文档正文:
····················

# 数据可视化

这里我们仍然选取的泰坦尼克数据作为例子，学习数据可视化的各个步骤。

首先加载数据并且预处理，填补缺失的数据，并且去除无用的信息。参考课程“数据处理（EDA）”。

# 数据读取

首先加载软件包。

In [None]:
import pandas as pd
import numpy as np
import os
# data visualization
import seaborn as sns
%matplotlib inline
from matplotlib import pyplot as plt
from matplotlib import style

泰坦尼克的数据已经加载到远程目录,将数据读入到DataFrame。

In [None]:
# Load data
df_train = pd.read_csv('/kaggle/input/titanic-machine-learning-from-disaster/train.csv')
# Show first lines of data
df_train.head()

# 数据预处理

正如在课程“数据处理（EDA）”中的步骤，数据的预处理填补缺失的数据，将字符特征值数字化，并且去除无用信息。

In [None]:
# Processing missing data: 
# Cabin has high rate of missing data; insted of deleting the column,
# I will give 1 if Cabin is not null; otherwise 0;
df_train['Cabin']=np.where(df_train['Cabin'].isnull(),0,1)

# Combine train and test data, fill the missing values;
dataset = [df_train]

# Encoding;
for data in dataset:
    #complete missing age with median
    data['Age'].fillna(data['Age'].mean(), inplace = True)

····················

提供材料:

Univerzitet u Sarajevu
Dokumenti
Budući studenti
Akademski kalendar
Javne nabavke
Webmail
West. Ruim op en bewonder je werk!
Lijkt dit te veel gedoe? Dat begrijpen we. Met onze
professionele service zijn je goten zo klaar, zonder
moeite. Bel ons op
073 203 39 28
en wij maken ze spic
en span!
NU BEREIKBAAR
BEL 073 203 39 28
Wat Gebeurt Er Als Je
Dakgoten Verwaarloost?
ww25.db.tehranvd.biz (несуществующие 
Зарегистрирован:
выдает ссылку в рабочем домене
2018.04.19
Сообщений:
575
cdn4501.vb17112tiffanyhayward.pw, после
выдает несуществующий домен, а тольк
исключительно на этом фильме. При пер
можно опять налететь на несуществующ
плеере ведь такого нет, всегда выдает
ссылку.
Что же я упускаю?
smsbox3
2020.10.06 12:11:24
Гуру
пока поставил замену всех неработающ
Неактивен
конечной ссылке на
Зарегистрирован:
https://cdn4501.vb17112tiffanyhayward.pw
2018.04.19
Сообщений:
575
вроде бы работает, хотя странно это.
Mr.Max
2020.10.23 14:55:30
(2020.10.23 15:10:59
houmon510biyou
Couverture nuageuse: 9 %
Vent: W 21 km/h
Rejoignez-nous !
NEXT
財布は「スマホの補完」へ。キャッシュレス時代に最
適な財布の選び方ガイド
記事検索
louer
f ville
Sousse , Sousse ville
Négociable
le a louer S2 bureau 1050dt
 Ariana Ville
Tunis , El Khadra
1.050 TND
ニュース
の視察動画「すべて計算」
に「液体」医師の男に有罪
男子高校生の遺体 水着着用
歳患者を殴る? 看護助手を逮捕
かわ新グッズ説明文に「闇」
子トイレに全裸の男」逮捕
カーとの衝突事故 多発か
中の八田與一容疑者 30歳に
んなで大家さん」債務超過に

····················

任务 1:
把所给的行改写成编号列表，从第一行开始，到包含“Sousse , Sousse ville”的那一行结束，首尾两行都算在内，空行不计。
任务 2:
从末尾接着续写这篇用泰坦尼克数据讲数据可视化的正文。
这些行与正文毫无关联。

任务回答 1:
1. Univerzitet u Sarajevu
2. Dokumenti
3. Budući studenti
4. Akademski kalendar
5. Javne nabavke
6. Webmail
7. West. Ruim op en bewonder je werk!
8. Lijkt dit te veel gedoe? Dat begrijpen we. Met onze
9. professionele service zijn je goten zo klaar, zonder
10. moeite. Bel ons op
11. 073 203 39 28
12. en wij maken ze spic
13. en span!
14. NU BEREIKBAAR
15. BEL 073 203 39 28
16. Wat Gebeurt Er Als Je
17. Dakgoten Verwaarloost?
18. ww25.db.tehranvd.biz (несуществующие 
19. Зарегистрирован:
20. выдает ссылку в рабочем домене
21. 2018.04.19
22. Сообщений:
23. 575
24. cdn4501.vb17112tiffanyhayward.pw, после
25. выдает несуществующий домен, а тольк
26. исключительно на этом фильме. При пер
27. можно опять налететь на несуществующ
28. плеере ведь такого нет, всегда выдает
29. ссылку.
30. Что же я упускаю?
31. smsbox3
32. 2020.10.06 12:11:24
33. Гуру
34. пока поставил замену всех неработающ
35. Неактивен
36. конечной ссылке на
37. Зарегистрирован:
38. https://cdn4501.vb17112tiffanyhayward.pw
39. 2018.04.19
40. Сообщений:
41. 575
42. вроде бы работает, хотя странно это.
43. Mr.Max
44. 2020.10.23 14:55:30
45. (2020.10.23 15:10:59
46. houmon510biyou
47. Couverture nuageuse: 9 %
48. Vent: W 21 km/h
49. Rejoignez-nous !
50. NEXT
51. 財布は「スマホの補完」へ。キャッシュレス時代に最
52. 適な財布の選び方ガイド
53. 記事検索
54. louer
55. f ville
56. Sousse , Sousse ville

任务回答 2:
    #complete missing Embarked with Mode
    data['Embarked'].fillna(data['Embarked'].mode()[0], inplace = True)

    #complete missing Fare with median
    data['Fare'].fillna(data['Fare'].mean(), inplace = True)
    
# Delete irrelavent columns: 
# Name, Ticket (which is ticket code)
drop_column = ['Name','Ticket','Embarked']
df_train.drop(drop_column, axis= 1, inplace = True)

In [None]:
# Convert ‘Sex’ feature into numeric.
genders = {"male": 0, "female": 1}
all_data = [df_train]

for dataset in all_data:
    dataset['Sex'] = dataset['Sex'].map(genders)
df_train['Sex'].value_counts()

至此，数据预处理已经完成，在进行数据可视化之前，检查一下数据的最初几行。

In [None]:
df_train.head()

# 数据可视化

Seaborn library 是一个流行作图工具。这里以它为例作图，直观地分析数据中的每个特征值和目标（survived）关系。

下面的函数用于调整图形中文本信息的尺寸和位置。

In [None]:
# Function of drawing graph;
def draw(graph):
    for p in graph.patches:
        height = p.get_height()
        graph.text(p.get_x()+p.get_width()/2., height + 5,height ,ha= "center")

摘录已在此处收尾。